RAPPORTO ANNUALE CEDU 2020: ITALIA AL V POSTO PER NUMERO DI CASI PENDENTI, LA MAGGIOR PARTE RIGUARDA L’ECCESSIVA DURATA DEI PROCEDIMENTI

Si è tenuta ieri, 28.01.2021, sul sito internet del Consiglio d’Europa a causa della pandemia in corso, la Conferenza Stampa del Presidente della Corte Europea dei Diritti dell’Uomo.

Il Presidente, Robert Spano, ha fatto il punto sull’anno appena concluso.

Nonostante la crisi globale, la Corte è riuscita con successo a portare avanti la sua attività, tenendo anche udienze “virtuali”.
Prima della fine del 2020 sono stati presentati innanzi alla Corte 62.000 ricorsi, con un aumento del 4% rispetto all’anno precedente.
Il 70% dei casi pendenti riguarda quattro paesi: la Federazione Russa, la Turchia (quest’ultima con un aumento del 27% rispetto al 2019), l’Ucraina e la Romania. L’Italia si è attestata al V posto. La maggior parte delle violazioni riscontrate all’Italia, come noto, è relativa all’eccessiva durata dei procedimenti.
Nel 2020 si è registrata una leggera diminuzione – pari al 6% – del numero di nuovi casi attribuiti ad una formazione giudiziaria. La Corte ha statuito su oltre 39.190 casi, con una diminuzione del 4% rispetto all’anno precedente. È, però, aumentato del 22% rispetto al 2019 il numero di ricorsi che hanno portato ad una decisione della Grande Camera o di una Camera. Il Presidente Spano ha sottolineato l’importanza di tale punto in quanto “le sentenze emesse dalla Grande Camera e dalle Camere sono quelle più complesse e sollevano le questioni più gravi”. In particolare, sono state affrontate questioni relative all’indipendenza della magistratura, ai diritti elettorali, alle controversie ed ai conflitti interstatali ed all’arbitraria detenzione di politici, personaggi pubblici e giudici.

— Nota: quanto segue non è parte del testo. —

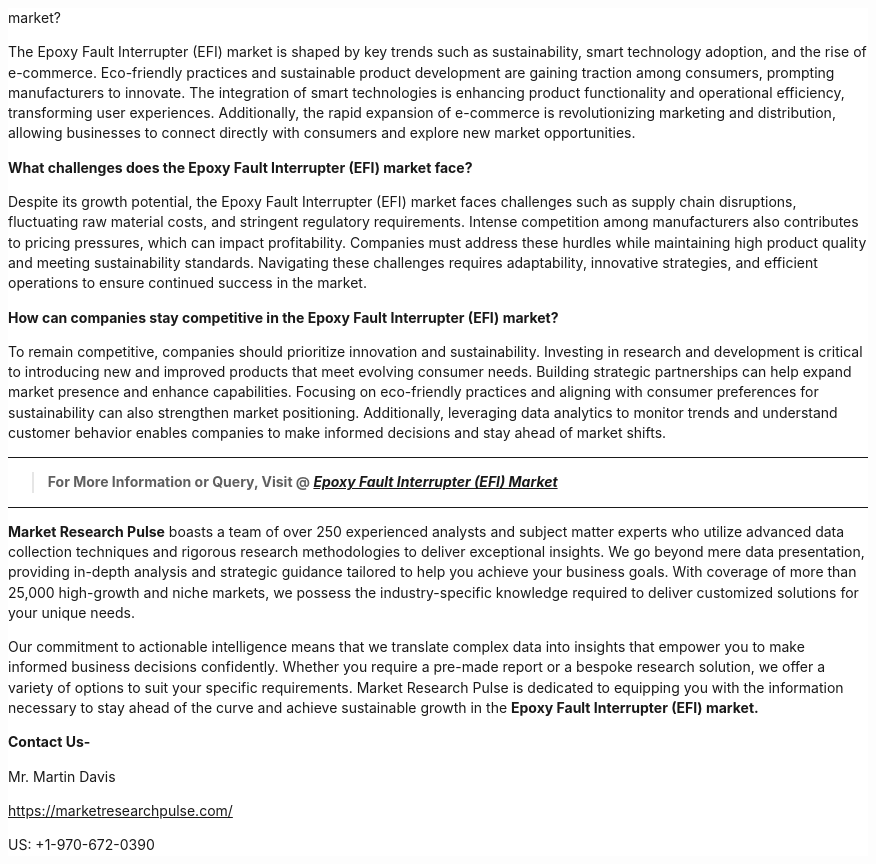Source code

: market?</strong></p><p>The Epoxy Fault Interrupter (EFI) market is shaped by key trends such as sustainability, smart technology adoption, and the rise of e-commerce. Eco-friendly practices and sustainable product development are gaining traction among consumers, prompting manufacturers to innovate. The integration of smart technologies is enhancing product functionality and operational efficiency, transforming user experiences. Additionally, the rapid expansion of e-commerce is revolutionizing marketing and distribution, allowing businesses to connect directly with consumers and explore new market opportunities.</p><p><strong>What challenges does the Epoxy Fault Interrupter (EFI) market face?</strong></p><p>Despite its growth potential, the Epoxy Fault Interrupter (EFI) market faces challenges such as supply chain disruptions, fluctuating raw material costs, and stringent regulatory requirements. Intense competition among manufacturers also contributes to pricing pressures, which can impact profitability. Companies must address these hurdles while maintaining high product quality and meeting sustainability standards. Navigating these challenges requires adaptability, innovative strategies, and efficient operations to ensure continued success in the market.</p><p><strong>How can companies stay competitive in the Epoxy Fault Interrupter (EFI) market?</strong></p><p>To remain competitive, companies should prioritize innovation and sustainability. Investing in research and development is critical to introducing new and improved products that meet evolving consumer needs. Building strategic partnerships can help expand market presence and enhance capabilities. Focusing on eco-friendly practices and aligning with consumer preferences for sustainability can also strengthen market positioning. Additionally, leveraging data analytics to monitor trends and understand customer behavior enables companies to make informed decisions and stay ahead of market shifts.</p><hr /><blockquote><p><strong>For More Information or Query, Visit @&nbsp;<em><a href="https://marketresearchpulse.com/report/130317/epoxy-fault-interrupter-efi-market?utm_source=Linkedin&utm_medium=021">Epoxy Fault Interrupter (EFI) Market</a></em></strong></p></blockquote><hr /><p><strong>Market Research Pulse</strong> boasts a team of over 250 experienced analysts and subject matter experts who utilize advanced data collection techniques and rigorous research methodologies to deliver exceptional insights. We go beyond mere data presentation, providing in-depth analysis and strategic guidance tailored to help you achieve your business goals. With coverage of more than 25,000 high-growth and niche markets, we possess the industry-specific knowledge required to deliver customized solutions for your unique needs.</p><p>Our commitment to actionable intelligence means that we translate complex data into insights that empower you to make informed business decisions confidently. Whether you require a pre-made report or a bespoke research solution, we offer a variety of options to suit your specific requirements. Market Research Pulse is dedicated to equipping you with the information necessary to stay ahead of the curve and achieve sustainable growth in the <strong>Epoxy Fault Interrupter (EFI) market.</strong></p><p><strong>Contact Us-</strong></p><p>Mr. Martin Davis</p><p>https://marketresearchpulse.com/</p><p>US: +1-970-672-0390</p>

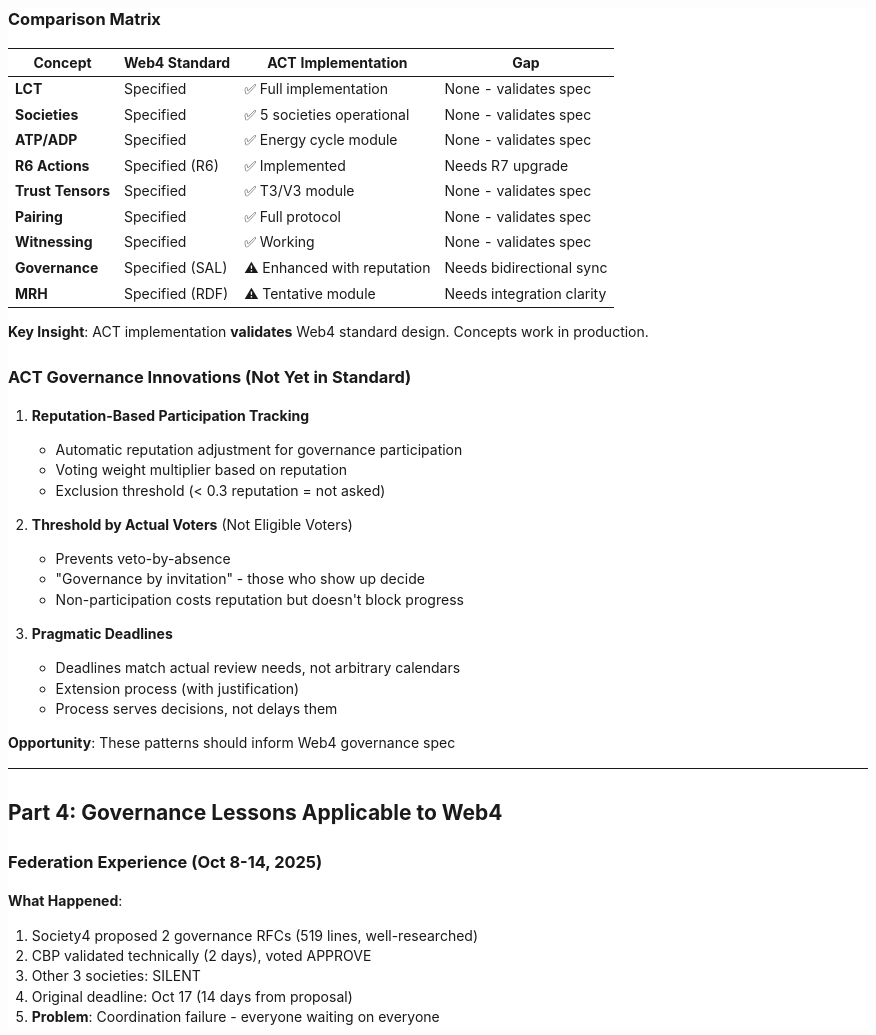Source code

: ### Comparison Matrix

| Concept | Web4 Standard | ACT Implementation | Gap |
|---------|---------------|-------------------|-----|
| **LCT** | Specified | ✅ Full implementation | None - validates spec |
| **Societies** | Specified | ✅ 5 societies operational | None - validates spec |
| **ATP/ADP** | Specified | ✅ Energy cycle module | None - validates spec |
| **R6 Actions** | Specified (R6) | ✅ Implemented | Needs R7 upgrade |
| **Trust Tensors** | Specified | ✅ T3/V3 module | None - validates spec |
| **Pairing** | Specified | ✅ Full protocol | None - validates spec |
| **Witnessing** | Specified | ✅ Working | None - validates spec |
| **Governance** | Specified (SAL) | ⚠️  Enhanced with reputation | Needs bidirectional sync |
| **MRH** | Specified (RDF) | ⚠️  Tentative module | Needs integration clarity |

**Key Insight**: ACT implementation **validates** Web4 standard design. Concepts work in production.

### ACT Governance Innovations (Not Yet in Standard)

1. **Reputation-Based Participation Tracking**
   - Automatic reputation adjustment for governance participation
   - Voting weight multiplier based on reputation
   - Exclusion threshold (< 0.3 reputation = not asked)

2. **Threshold by Actual Voters** (Not Eligible Voters)
   - Prevents veto-by-absence
   - "Governance by invitation" - those who show up decide
   - Non-participation costs reputation but doesn't block progress

3. **Pragmatic Deadlines**
   - Deadlines match actual review needs, not arbitrary calendars
   - Extension process (with justification)
   - Process serves decisions, not delays them

**Opportunity**: These patterns should inform Web4 governance spec

---

## Part 4: Governance Lessons Applicable to Web4

### Federation Experience (Oct 8-14, 2025)

**What Happened**:
1. Society4 proposed 2 governance RFCs (519 lines, well-researched)
2. CBP validated technically (2 days), voted APPROVE
3. Other 3 societies: SILENT
4. Original deadline: Oct 17 (14 days from proposal)
5. **Problem**: Coordination failure - everyone waiting on everyone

La sfida è quella di ridurre il numero degli arretrati, arrivando a sentenze di qualità in tempi rapidi per conferire maggiore rilevanza alla Convenzione.

Dall’altro lato, l’impegno richiesto agli Stati membri è quello di garantire nei fatti, non solo nelle parole, che la Corte possa continuare a svolgere le funzioni che gli sono affidate dalla Convenzione. Ciò significa che l’autorità della Corte e la natura vincolante delle sue sentenze non deve mai essere messa in discussione.
Natura vincolante delle sentenze e certezza del diritto sono, infatti, elementi fondamentali dello Stato di diritto che è un principio costituzionale che è alla base dell’intero sistema della Convenzione.

Anche per questo si auspica quanto prima la ratifica da parte dell’Italia del Protocollo 15 alla Convenzione Europea dei Diritti Umani. Il Protocollo, per la cui entrata in vigore è necessaria la ratifica di tutti gli Stati parte della Convenzione, introduce modifiche alla procedura davanti alla Corte europea dei diritti di Strasburgo. Il nostro Paese, infatti, nonostante il parere favorevole della Commissione competente, è l’unico che non ha ancora ratificato il testo, bloccandone quindi l’entrata in vigore.